I know it was much more complicated than that.  I know because when you can't ask for help there are only 2 choices left.  Choice 1 or choice 2. I picked the ladder [sic] of them.  I helped myself out.   

I spent a few years actively trying to find my voice but honestly the times I do manage to break over the dam and awkwardly spit out what I need to say the end result is disappointing. I always figured if you were someone who doesn't ask for help very often when you finally did it would carry some sort of weight- but it doesn't.

I have long since stopped believing in the power of me speaking up for myself or saying how I truly feel. For me it is simply not worth the fight I have to go through to get it out. I figure if it matters it will be without me having to find the words.

But what I haven't given up on are the people I love. 

So last night after a pretty shitty day, standing in the rain at the back of a parking lot I got brave enough to give those words trapped in my head for so long a voice. I admitted face to face to someone else what I am now and where I came from to get here.

Words were all I had to offer to him. 

Words from another decade passing between the doors of someone else's closing elevator.  Someone else's stainless steel silence.

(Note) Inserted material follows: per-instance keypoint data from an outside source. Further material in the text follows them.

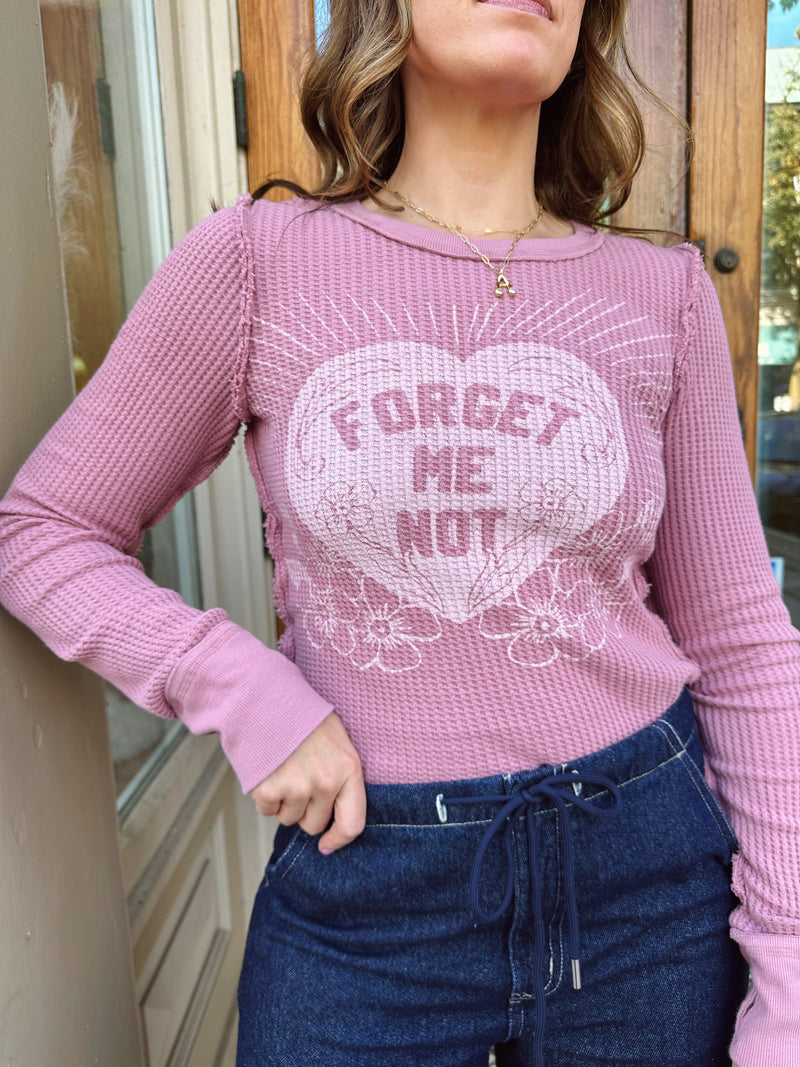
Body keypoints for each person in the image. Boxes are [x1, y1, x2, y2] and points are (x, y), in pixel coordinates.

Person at [0, 0, 798, 1063]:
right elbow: (44, 529)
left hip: (648, 895)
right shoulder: (256, 263)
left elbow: (743, 646)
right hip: (367, 908)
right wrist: (240, 688)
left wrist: (787, 986)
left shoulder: (662, 297)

We stood facing each other under a sky that cried for us. Each of us standing in our own tiny metal box. I was talking but I don't think he could hear me over the dark storm raging inside his own head. 

I found the strength to do something for someone else I couldn't do for myself and in the end it didn't really matter.  My words fell at his feet in puddles with the rain.

I think about how with the dam finally broken there are all these other stories now free for me to tell. 

It's bittersweet. Letting go always is.  After all this time I have the voice to say a lot of things but I won't.  Not because I can't, because I don't want to.

I simply don't have anything else I need to say.